Trecho do documento.

O que é? O sistema funciona, inicialmente, na concepção no lugar do confinamento, separando água e nutrição. Para alcançar esses itens de subsistência, os bois precisam atravessar a plataforma – já identificados com a tag desenvolvida pela Bosch. Na passagem, sensores de pesagem enviam sinais para a plataforma, dotada de um algoritmo que interpreta os dados. O processo é realizado em toda pesagem – estimada em oito vezes ao dia – que somam informações a fim de gerar dados mais consolidados. Os dados, disponíveis em redes, estarão visíveis e sintetizados em um aplicativo, desktop e mobile (Foto:divulgação)
Nesse processo, que envolveu mais de 30 protótipos, o usuário pecuarista também teve destaque: “Olhamos quais eram os elementos para que fosse um desenvolvimento factível de colocar no campo. Desenvolvemos do mais simples para o mais complexo, com muito teste – materiais, formatos, conceitos e tecnologia”, comenta. Para tanto, o aplicativo que exibe o resultado das informações contou com mais de 50 entrevistas – do gestor ao peão – para entregar essa inteligência da forma mais amigável possível. As ações culminaram em um ambiente de acesso exclusivo do cliente Bosch onde consegue ter a visão completa da fazenda e os resultados por animal, em tempo real. “Toda a configuração é personalizada, onde o pecuarista pode adequar alertas desde ganho de peso até período das chuvas, respondendo questões como ‘Quais animais estão ganhando 1kg por dia?’, podendo ser visualizado rapidamente”, insere.
E já que o assunto não é só tecnologia, mas também vocabulário, o termo ganho de peso dinâmico deve ser inserido. O nome, que também se transformou em marca registrada pela Bosch, reflete a agilidade com que as perguntas das fazendas serão respondidas. Isso, porque GPD, por exemplo, poderá ser visto por animal, durante seu dia – uma vez que esse número oscila nos períodos dos dias e das dietas, por exemplo. Conclusão: mais informações individualizadas coletadas, gerando maior número de dados ao sistema, tornando-o cada vez mais “inteligente” na hora de reportar a informação, princípios gerais da IoT.
Toda a inovação, dedicada ao País que deve ser o maior responsável por alimentar o mundo em 2050, com 10 bilhões de bocas, não só foi pensada como também realizada “made in Brazil”. Ferro conta que, no modelo de prototipagem rápida, o primeiro sistema foi montado com todas as peças disponíveis no mercado, mas, ao serem aplicadas em condições severas do campo, tudo teve que ser desenvolvido pela companhia. “A ideia inicial era elaborar somente o necessário. Assim, utilizamos placa de leitura do mercado, antena, barra etc. O stress a campo mostrou que dessa forma não funcionaria e assim desenvolvemos todos os materiais”, afirma e adiciona que isso aumentou o nível de qualidade e compreensão do produto, garantindo dez anos de durabilidade do sistema, associado ao pacote de manutenção.

O que fazer.
a) Diga se cada frase abaixo bate com o texto sobre a pesagem de bois, respondendo sim ou não e citando as palavras do texto que decidem. (i) A pesagem dos bois acontece, segundo a estimativa, oito vezes por dia. (ii) O aplicativo foi feito com base em menos de 20 entrevistas. (iii) O primeiro sistema foi montado só com peças criadas pela própria companhia.
b) Repita, sem mudar nada, a parte do texto sobre a pesagem de bois que vai de "O que é? O sistema" até "e mobile (Foto:divulgação)", incluindo esses dois trechos.

Material fornecido.
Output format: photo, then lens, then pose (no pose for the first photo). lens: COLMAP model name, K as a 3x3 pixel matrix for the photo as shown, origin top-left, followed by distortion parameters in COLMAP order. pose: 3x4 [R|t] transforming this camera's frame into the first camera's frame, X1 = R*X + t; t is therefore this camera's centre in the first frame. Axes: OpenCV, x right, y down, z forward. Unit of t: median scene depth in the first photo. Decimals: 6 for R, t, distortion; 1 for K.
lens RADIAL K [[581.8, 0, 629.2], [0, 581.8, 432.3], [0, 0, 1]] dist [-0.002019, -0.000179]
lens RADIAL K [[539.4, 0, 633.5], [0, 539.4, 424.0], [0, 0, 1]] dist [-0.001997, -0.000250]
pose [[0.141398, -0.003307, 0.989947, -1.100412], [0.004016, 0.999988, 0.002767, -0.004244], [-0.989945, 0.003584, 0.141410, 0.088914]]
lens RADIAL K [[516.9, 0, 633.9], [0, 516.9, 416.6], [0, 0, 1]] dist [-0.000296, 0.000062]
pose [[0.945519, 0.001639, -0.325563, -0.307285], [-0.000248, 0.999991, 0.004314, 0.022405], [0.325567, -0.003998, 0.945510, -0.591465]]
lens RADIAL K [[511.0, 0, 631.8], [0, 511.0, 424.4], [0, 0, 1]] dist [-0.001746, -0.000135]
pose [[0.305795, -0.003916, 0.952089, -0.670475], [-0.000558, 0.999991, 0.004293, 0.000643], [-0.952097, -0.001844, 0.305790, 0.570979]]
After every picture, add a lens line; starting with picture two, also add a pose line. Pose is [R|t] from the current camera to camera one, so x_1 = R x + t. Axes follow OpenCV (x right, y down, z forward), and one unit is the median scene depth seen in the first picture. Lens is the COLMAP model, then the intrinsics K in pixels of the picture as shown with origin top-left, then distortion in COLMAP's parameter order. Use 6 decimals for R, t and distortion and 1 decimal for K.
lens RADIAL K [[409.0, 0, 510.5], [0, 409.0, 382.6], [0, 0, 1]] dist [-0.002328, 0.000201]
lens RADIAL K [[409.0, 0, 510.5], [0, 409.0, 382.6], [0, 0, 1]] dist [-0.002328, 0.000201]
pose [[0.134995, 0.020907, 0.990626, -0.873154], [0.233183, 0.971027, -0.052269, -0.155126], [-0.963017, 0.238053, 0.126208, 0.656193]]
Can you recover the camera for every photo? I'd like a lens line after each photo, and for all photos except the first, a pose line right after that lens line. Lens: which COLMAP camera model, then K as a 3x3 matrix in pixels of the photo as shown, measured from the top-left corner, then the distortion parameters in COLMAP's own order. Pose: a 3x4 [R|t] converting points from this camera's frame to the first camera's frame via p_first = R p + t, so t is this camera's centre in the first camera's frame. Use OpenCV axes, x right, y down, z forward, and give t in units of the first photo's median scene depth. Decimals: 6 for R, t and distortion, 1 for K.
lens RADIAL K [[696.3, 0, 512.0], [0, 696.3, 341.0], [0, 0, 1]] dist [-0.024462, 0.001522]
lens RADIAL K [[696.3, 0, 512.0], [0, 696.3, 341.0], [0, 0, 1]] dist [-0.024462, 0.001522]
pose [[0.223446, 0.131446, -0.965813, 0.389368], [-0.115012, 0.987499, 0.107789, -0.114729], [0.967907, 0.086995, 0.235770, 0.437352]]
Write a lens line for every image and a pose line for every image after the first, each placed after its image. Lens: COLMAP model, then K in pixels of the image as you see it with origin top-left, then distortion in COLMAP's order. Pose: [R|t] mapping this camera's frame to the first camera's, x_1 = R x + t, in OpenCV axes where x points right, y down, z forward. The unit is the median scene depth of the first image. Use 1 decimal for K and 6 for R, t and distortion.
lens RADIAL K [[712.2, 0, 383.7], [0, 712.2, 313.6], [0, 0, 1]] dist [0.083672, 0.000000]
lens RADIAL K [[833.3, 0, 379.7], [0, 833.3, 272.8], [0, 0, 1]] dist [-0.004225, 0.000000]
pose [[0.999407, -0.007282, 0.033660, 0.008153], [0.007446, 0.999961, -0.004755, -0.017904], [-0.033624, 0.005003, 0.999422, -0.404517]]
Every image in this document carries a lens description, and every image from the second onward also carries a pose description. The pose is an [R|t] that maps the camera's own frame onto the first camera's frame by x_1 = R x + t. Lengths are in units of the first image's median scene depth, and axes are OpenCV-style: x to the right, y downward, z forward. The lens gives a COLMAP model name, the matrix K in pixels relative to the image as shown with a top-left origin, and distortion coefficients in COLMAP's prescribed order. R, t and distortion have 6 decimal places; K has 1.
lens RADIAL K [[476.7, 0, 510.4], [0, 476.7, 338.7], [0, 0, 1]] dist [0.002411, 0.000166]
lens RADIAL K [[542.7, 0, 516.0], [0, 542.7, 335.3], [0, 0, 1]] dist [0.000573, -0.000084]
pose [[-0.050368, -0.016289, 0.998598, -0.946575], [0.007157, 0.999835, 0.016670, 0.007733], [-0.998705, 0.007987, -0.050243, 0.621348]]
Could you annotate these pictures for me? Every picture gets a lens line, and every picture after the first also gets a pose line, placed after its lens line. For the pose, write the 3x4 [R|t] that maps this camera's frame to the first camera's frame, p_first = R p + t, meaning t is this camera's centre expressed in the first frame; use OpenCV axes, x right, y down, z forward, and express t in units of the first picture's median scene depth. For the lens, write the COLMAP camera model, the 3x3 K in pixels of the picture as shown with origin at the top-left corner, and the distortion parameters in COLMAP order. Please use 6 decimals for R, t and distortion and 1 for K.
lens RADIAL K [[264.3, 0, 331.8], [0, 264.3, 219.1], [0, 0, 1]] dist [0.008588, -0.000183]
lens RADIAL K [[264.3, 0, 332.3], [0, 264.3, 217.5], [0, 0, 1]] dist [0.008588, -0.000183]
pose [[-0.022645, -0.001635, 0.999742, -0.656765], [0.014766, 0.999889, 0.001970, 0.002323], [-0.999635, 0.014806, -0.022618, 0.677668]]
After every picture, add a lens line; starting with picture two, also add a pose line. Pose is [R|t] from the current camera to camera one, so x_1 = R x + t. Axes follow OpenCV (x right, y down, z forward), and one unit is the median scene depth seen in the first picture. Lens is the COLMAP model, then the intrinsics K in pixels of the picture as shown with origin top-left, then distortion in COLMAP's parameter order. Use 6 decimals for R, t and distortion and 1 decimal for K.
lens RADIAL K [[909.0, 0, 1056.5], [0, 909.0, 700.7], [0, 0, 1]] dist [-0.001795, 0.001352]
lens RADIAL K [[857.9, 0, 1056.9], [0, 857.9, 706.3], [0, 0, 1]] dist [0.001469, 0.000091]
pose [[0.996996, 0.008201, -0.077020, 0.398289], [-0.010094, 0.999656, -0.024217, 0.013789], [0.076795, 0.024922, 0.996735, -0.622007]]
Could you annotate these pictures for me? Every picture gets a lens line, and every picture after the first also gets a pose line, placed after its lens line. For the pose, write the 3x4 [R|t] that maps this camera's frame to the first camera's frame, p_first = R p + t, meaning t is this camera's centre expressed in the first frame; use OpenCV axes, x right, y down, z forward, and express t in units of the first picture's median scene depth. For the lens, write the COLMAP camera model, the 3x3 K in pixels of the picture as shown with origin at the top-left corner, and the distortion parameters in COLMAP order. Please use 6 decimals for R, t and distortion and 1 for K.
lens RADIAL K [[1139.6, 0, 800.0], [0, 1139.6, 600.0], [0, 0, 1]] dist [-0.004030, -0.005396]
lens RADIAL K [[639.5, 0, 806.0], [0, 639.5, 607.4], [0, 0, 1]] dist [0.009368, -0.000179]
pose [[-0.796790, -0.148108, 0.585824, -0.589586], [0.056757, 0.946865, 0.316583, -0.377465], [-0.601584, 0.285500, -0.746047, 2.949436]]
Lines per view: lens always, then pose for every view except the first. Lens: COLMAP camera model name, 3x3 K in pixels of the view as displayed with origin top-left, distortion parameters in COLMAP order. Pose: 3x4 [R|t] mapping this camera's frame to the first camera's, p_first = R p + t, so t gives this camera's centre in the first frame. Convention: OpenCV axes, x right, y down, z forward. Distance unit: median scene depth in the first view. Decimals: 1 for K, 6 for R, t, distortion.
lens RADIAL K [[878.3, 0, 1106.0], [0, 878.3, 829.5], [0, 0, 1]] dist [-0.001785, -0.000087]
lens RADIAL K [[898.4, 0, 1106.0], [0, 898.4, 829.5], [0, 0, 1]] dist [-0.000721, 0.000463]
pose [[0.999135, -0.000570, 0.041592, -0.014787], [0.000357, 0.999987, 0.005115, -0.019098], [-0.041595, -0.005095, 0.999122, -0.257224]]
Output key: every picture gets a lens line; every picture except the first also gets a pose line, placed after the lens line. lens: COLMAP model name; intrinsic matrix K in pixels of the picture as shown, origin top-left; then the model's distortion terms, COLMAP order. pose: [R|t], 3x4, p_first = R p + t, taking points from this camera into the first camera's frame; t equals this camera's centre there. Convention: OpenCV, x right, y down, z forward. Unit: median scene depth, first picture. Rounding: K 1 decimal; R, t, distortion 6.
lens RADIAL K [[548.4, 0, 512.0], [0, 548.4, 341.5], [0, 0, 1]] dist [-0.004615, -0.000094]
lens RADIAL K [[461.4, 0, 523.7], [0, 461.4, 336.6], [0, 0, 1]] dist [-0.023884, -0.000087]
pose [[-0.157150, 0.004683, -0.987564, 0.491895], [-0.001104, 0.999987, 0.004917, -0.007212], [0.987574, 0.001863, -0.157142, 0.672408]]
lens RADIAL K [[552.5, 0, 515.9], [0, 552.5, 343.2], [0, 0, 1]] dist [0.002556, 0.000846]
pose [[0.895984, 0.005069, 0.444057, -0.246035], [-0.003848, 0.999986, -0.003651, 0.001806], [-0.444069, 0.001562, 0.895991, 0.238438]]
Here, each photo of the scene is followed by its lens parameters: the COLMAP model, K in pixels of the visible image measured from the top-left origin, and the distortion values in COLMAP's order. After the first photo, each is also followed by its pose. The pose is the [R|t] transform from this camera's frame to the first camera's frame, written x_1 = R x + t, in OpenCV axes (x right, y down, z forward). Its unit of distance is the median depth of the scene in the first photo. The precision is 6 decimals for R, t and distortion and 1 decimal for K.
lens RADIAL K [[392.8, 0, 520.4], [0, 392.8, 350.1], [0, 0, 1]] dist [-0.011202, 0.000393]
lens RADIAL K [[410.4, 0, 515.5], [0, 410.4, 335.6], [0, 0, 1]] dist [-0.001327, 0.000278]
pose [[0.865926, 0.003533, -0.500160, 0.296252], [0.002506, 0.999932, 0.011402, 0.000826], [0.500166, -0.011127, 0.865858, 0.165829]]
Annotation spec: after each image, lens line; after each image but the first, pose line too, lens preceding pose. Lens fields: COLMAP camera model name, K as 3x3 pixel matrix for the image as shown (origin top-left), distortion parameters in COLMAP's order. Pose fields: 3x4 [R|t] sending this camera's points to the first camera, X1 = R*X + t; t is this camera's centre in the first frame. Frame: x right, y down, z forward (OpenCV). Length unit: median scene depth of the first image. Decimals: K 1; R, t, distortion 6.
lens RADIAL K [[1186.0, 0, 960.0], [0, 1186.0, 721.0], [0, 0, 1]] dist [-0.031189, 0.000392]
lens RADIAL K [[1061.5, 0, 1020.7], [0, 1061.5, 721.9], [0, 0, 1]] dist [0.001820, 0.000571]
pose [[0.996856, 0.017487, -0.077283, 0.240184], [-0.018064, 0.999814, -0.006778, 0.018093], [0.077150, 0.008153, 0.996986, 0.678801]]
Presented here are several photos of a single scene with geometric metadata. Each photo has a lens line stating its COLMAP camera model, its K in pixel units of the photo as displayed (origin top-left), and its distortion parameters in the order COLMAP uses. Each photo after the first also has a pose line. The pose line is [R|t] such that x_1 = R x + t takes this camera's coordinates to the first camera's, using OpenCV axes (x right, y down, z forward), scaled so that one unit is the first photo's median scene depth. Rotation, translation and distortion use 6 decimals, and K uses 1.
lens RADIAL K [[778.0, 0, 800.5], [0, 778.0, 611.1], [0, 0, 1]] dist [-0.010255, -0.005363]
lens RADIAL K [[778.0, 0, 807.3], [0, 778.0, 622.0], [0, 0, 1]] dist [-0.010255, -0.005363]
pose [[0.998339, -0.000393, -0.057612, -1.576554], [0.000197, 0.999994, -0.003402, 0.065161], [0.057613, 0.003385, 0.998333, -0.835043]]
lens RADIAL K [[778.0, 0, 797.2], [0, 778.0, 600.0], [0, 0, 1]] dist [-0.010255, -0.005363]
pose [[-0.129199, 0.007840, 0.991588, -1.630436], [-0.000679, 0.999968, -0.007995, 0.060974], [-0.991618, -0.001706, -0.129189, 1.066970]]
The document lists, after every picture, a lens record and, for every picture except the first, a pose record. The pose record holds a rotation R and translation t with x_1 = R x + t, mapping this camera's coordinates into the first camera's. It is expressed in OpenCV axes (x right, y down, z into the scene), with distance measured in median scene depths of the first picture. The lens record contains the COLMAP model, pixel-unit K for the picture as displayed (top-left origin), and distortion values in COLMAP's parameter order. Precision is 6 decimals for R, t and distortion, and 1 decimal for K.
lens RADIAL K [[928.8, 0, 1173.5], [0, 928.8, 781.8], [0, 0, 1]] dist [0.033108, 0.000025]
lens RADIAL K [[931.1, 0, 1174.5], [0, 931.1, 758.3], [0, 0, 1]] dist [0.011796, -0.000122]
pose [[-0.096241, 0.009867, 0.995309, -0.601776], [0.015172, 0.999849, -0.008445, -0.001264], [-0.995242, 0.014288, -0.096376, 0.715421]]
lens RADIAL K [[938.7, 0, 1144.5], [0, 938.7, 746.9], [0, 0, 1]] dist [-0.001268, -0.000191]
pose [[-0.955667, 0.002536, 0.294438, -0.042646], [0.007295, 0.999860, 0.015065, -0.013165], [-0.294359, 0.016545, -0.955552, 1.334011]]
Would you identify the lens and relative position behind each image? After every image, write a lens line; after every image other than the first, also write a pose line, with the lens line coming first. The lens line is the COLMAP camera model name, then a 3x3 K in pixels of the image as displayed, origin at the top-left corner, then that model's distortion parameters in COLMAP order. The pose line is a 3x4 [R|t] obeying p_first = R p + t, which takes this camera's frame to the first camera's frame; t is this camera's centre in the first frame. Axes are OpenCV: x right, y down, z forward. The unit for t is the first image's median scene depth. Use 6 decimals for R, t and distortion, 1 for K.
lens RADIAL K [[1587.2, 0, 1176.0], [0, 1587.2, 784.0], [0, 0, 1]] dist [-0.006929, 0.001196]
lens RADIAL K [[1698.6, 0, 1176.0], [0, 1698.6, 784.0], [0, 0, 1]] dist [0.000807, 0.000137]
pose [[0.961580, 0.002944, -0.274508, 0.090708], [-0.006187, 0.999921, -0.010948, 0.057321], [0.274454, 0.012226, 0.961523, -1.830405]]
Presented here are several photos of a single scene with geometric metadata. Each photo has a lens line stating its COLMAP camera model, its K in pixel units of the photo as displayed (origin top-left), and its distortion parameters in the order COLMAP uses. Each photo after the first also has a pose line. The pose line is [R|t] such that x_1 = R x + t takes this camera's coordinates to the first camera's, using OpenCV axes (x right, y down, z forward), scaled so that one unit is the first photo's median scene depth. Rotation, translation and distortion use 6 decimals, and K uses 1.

Respostas.
a)
(i) Sim: "estimada em oito vezes ao dia".
(ii) Não: "contou com mais de 50 entrevistas".
(iii) Não: "o primeiro sistema foi montado com todas as peças disponíveis no mercado".

b)
O que é? O sistema funciona, inicialmente, na concepção no lugar do confinamento, separando água e nutrição. Para alcançar esses itens de subsistência, os bois precisam atravessar a plataforma – já identificados com a tag desenvolvida pela Bosch. Na passagem, sensores de pesagem enviam sinais para a plataforma, dotada de um algoritmo que interpreta os dados. O processo é realizado em toda pesagem – estimada em oito vezes ao dia – que somam informações a fim de gerar dados mais consolidados. Os dados, disponíveis em redes, estarão visíveis e sintetizados em um aplicativo, desktop e mobile (Foto:divulgação)